Along the way, Boucher has accumulated his share of Chinese names: Fang Suo (Francois), which he uses on his business cards; Xiao Lajiao (Little Chili), because he likes it hot; as well as Fan Tong (Rice Bucket), which mocks how his slight frame masks his 'bon appetit'. His first two novels (Le cheval celeste and Le livre des fermentations) have been translated into Chinese, under a single title: The Assassination of the Consulate General, published by Hai Tian Shenzhen in 2003.

The book might have gone relatively unnoticed on the mainland, if not for a sensitive reader who complained to censors that the author had defamed his Guangzhou neighbourhood. Concerned that Sino-French ties might be damaged by such an irreverent work of fiction - in which the French consulate-general in Guangzhou is assassinated by a Chinese citizen - officials banned the thriller. Police raided bookshops in Guangzhou and Shenzhen to confiscate the offending paperback. Fortunately, the publisher put the book back on the shelves.

Boucher had always had a love of trains, but it wasn't until a friend recommended him to a railway journal, La Vie du Rail, that he set his first story on the tracks.

His journey of discovery into the Yunnan railway began in the south of France in Aix-en-Provence's Centre of Overseas Archives. After scouring the records of the French colonies, Boucher returned to explore what was left of the narrow-gauge mountain railway 95 years after it was built to exploit the tin and other natural resources in the mainland province and tap its trade potential.

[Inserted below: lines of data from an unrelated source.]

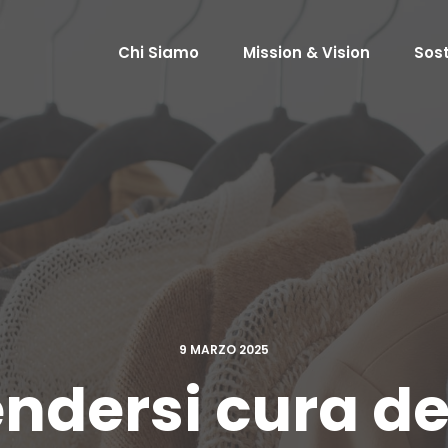
Chi Siamo
Mission & Vision
Sost
9 MARZO 2025
dersi cura dei 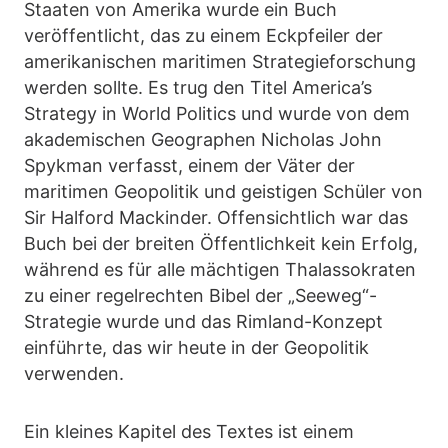
Staaten von Amerika wurde ein Buch
veröffentlicht, das zu einem Eckpfeiler der
amerikanischen maritimen Strategieforschung
werden sollte. Es trug den Titel America’s
Strategy in World Politics und wurde von dem
akademischen Geographen Nicholas John
Spykman verfasst, einem der Väter der
maritimen Geopolitik und geistigen Schüler von
Sir Halford Mackinder. Offensichtlich war das
Buch bei der breiten Öffentlichkeit kein Erfolg,
während es für alle mächtigen Thalassokraten
zu einer regelrechten Bibel der „Seeweg“-
Strategie wurde und das Rimland-Konzept
einführte, das wir heute in der Geopolitik
verwenden.
Ein kleines Kapitel des Textes ist einem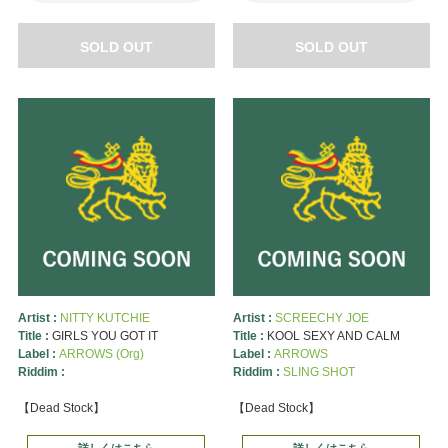
SOLD OUT
SOLD OUT
Artist :
NITTY KUTCHIE
Artist :
SCREECHY JOE
Title :
GIRLS YOU GOT IT
Title :
KOOL SEXY AND CALM
Label :
ARROWS (Org)
Label :
ARROWS
Riddim :
Riddim :
SLING SHOT
【Dead Stock】
【Dead Stock】
詳しくはこちら
詳しくはこちら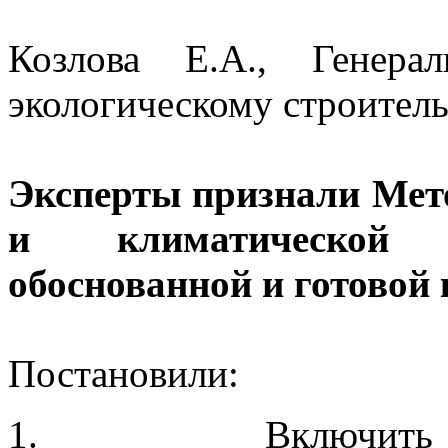
Козлова Е.А., Генера
экологическому строитель
Эксперты признали Мет
и климатической 
обоснованной и готовой 
Постановили:
1. Включить Метод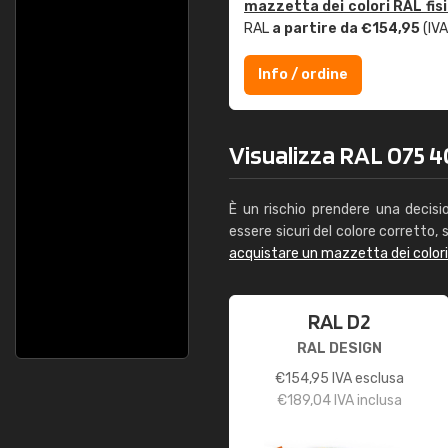
mazzetta dei colori RAL fis
RAL
a partire da €154,95
(IVA
Info / ordine
Visualizza RAL 075 4
È un rischio prendere una decisi
essere sicuri del colore corretto, s
acquistare un mazzetta dei color
RAL D2
RAL DESIGN
€
154,95
IVA esclusa
€
189,04
IVA inclusa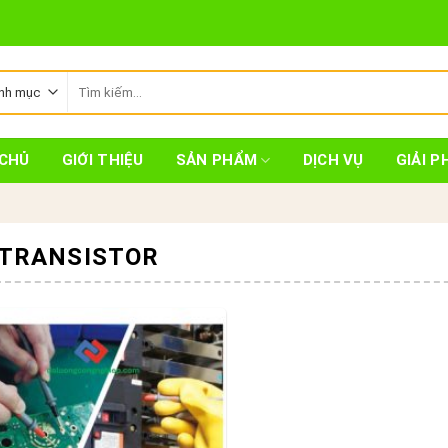
Tìm
kiếm:
CHỦ
GIỚI THIỆU
SẢN PHẨM
DỊCH VỤ
GIẢI P
 TRANSISTOR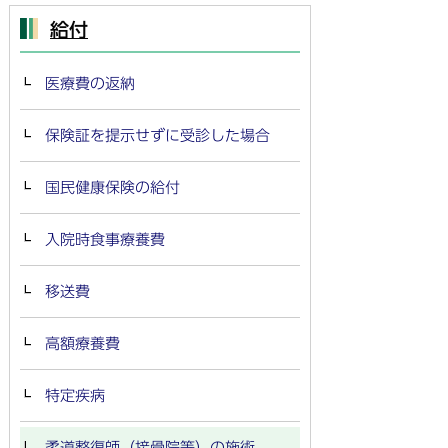
給付
医療費の返納
保険証を提示せずに受診した場合
国民健康保険の給付
入院時食事療養費
移送費
高額療養費
特定疾病
柔道整復師（接骨院等）の施術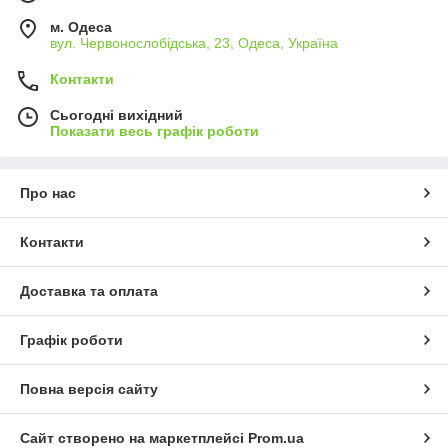
м. Одеса
вул. Червонослобідська, 23, Одеса, Україна
Контакти
Сьогодні вихідний
Показати весь графік роботи
Про нас
Контакти
Доставка та оплата
Графік роботи
Повна версія сайту
Сайт створено на маркетплейсі
Prom.ua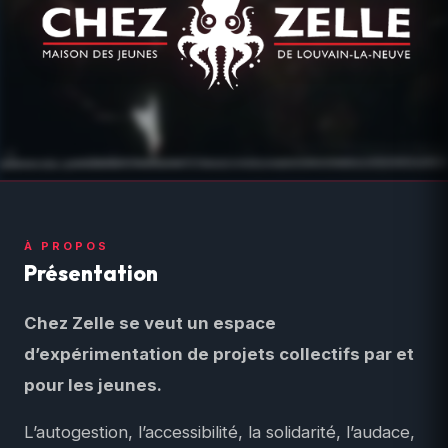
À PROPOS
Présentation
Chez Zelle se veut un espace
d’expérimentation de projets collectifs par et
pour les jeunes.
L’autogestion, l’accessibilité, la solidarité, l’audace,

'Many stations have kept their original French architecture,' he says. 'You'd think you were in Normandy or in Auvergne, except that your fellow passengers are Miao people dressed in striped costumes.'

The French apparently left more than the railway tracks and train stations. 'You see a lot of Eurasian faces,' says Boucher.

'Once, I saw a local ticket collector who looked like me. I thought I was looking in the mirror. He obviously had the same reaction, because he turned away and never collected my ticket.'

Thanks to his thorough research, Boucher now has at least one friend to visit in almost every village along the railway. Among them are a pharmacist, the ladies who lunch at the school canteen in Bai He, and countless policemen, locomotive engineers and station chiefs. But a recent journey to see his friends on the Yunnan route proved difficult: foreigners are now forbidden to board the increasingly decrepit train 'for safety reasons'.

This year Boucher settled in Hong Kong and set up an information agency, writing articles for specialist French publications on topics including law, insurance, patrimony, wine, urban transportation and, of course, trains. His next novel is set in what is now the port of Zhanjiang in southern Guangdong, once a loosely defined territory without natural resources that was leased to France in 1898.

'While the British had Hong Kong, the French had Fort Bayard,' says Boucher. 'It's the perfect subject for a novel: this place that's completely forgotten today, that didn't officially exist, that never became anything.'

Again, rail tracks figure prominently in the book. Not only will it be published by La Vie du Rail, but the story is built around a fictional train inspired by the old Decauville portable railway in Laos. 'Once I introduced the train into the story, everything fell into place,' Boucher says. No matter that Fort Bayard was never traversed by a locomotive. 'In novels, anything is possible,' he says.